#### [WHAT IS NEEDED]
The expected result is the material below, reproduced exactly from its first line through the line containing "Step-by-step proofreading of".
** Opening ENTRIES SHOWN block **
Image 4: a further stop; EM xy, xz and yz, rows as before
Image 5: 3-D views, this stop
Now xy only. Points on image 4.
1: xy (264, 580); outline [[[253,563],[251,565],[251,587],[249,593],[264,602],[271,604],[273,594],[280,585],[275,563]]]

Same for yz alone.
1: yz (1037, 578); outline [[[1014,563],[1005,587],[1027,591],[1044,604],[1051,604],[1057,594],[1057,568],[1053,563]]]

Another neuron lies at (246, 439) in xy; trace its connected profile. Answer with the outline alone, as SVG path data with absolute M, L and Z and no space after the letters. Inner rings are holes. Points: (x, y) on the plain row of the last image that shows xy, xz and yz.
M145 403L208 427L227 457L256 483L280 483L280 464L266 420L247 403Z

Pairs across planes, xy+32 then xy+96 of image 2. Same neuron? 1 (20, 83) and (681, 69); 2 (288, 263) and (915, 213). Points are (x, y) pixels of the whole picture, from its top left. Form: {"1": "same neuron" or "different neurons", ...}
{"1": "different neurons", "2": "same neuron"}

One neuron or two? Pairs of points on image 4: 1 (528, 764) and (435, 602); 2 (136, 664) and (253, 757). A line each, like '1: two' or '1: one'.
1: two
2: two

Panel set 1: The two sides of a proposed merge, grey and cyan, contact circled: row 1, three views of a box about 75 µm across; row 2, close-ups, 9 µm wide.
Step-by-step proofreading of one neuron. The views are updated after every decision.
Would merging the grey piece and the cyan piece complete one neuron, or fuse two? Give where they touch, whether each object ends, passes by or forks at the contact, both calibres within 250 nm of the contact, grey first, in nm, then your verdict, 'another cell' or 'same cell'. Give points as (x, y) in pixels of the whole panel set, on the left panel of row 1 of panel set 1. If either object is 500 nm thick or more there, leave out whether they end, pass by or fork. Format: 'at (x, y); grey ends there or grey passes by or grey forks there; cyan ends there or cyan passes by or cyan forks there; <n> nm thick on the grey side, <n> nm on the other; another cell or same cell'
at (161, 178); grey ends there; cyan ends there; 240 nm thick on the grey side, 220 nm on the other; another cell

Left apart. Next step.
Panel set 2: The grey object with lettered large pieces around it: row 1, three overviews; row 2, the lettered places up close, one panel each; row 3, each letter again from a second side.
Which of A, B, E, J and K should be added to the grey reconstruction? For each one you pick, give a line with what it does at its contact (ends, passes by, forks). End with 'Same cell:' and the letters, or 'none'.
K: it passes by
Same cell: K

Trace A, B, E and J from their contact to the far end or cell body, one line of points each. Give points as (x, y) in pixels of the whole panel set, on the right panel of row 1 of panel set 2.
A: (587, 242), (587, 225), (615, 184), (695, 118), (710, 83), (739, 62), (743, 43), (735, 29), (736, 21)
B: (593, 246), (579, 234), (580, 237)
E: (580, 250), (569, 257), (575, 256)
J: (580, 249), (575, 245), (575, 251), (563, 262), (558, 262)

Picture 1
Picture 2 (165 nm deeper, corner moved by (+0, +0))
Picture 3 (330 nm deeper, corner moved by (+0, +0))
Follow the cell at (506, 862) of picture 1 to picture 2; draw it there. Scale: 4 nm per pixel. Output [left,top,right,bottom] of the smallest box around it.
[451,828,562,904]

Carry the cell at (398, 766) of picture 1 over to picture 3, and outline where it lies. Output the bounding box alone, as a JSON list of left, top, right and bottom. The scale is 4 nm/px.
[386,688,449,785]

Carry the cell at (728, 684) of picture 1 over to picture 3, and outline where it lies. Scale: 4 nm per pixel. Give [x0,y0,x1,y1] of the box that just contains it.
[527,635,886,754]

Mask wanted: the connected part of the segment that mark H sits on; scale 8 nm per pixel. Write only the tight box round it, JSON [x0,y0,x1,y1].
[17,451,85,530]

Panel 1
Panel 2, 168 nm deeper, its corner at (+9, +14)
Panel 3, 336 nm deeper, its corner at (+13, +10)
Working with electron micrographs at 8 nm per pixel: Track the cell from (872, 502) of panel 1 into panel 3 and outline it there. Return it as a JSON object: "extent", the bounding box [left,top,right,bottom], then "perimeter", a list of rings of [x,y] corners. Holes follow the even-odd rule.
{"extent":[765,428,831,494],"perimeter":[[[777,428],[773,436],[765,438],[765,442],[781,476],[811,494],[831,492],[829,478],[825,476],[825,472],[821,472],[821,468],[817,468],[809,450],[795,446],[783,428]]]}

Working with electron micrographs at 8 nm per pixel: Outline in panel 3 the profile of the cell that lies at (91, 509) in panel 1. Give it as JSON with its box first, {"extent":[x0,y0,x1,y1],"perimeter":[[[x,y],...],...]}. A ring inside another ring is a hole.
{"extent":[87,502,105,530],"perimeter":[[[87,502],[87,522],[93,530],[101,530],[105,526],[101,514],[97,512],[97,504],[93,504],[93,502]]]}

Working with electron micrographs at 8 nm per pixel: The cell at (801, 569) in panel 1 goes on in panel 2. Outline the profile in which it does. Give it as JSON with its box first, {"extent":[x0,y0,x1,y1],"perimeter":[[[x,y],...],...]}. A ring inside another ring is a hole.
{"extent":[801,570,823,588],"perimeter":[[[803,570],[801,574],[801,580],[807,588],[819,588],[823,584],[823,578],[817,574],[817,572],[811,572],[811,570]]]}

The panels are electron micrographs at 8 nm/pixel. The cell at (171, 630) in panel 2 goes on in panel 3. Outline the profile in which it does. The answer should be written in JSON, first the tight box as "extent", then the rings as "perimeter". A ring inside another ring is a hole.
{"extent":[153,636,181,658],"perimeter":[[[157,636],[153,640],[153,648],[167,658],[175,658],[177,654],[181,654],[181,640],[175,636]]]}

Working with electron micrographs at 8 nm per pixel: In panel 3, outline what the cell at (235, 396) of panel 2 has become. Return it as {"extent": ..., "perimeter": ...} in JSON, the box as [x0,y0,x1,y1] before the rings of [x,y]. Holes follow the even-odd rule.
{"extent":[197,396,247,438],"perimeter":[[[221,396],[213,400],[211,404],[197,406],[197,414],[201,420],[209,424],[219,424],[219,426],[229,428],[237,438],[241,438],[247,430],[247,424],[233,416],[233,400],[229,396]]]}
** Closing ENTRIES SHOWN block **
#### [RESULT]
Image 4: a further stop; EM xy, xz and yz, rows as before
Image 5: 3-D views, this stop
Now xy only. Points on image 4.
1: xy (264, 580); outline [[[253,563],[251,565],[251,587],[249,593],[264,602],[271,604],[273,594],[280,585],[275,563]]]

Same for yz alone.
1: yz (1037, 578); outline [[[1014,563],[1005,587],[1027,591],[1044,604],[1051,604],[1057,594],[1057,568],[1053,563]]]

Another neuron lies at (246, 439) in xy; trace its connected profile. Answer with the outline alone, as SVG path data with absolute M, L and Z and no space after the letters. Inner rings are holes. Points: (x, y) on the plain row of the last image that shows xy, xz and yz.
M145 403L208 427L227 457L256 483L280 483L280 464L266 420L247 403Z

Pairs across planes, xy+32 then xy+96 of image 2. Same neuron? 1 (20, 83) and (681, 69); 2 (288, 263) and (915, 213). Points are (x, y) pixels of the whole picture, from its top left. Form: {"1": "same neuron" or "different neurons", ...}
{"1": "different neurons", "2": "same neuron"}

One neuron or two? Pairs of points on image 4: 1 (528, 764) and (435, 602); 2 (136, 664) and (253, 757). A line each, like '1: two' or '1: one'.
1: two
2: two

Panel set 1: The two sides of a proposed merge, grey and cyan, contact circled: row 1, three views of a box about 75 µm across; row 2, close-ups, 9 µm wide.
Step-by-step proofreading of one neuron. The views are updated after every decision.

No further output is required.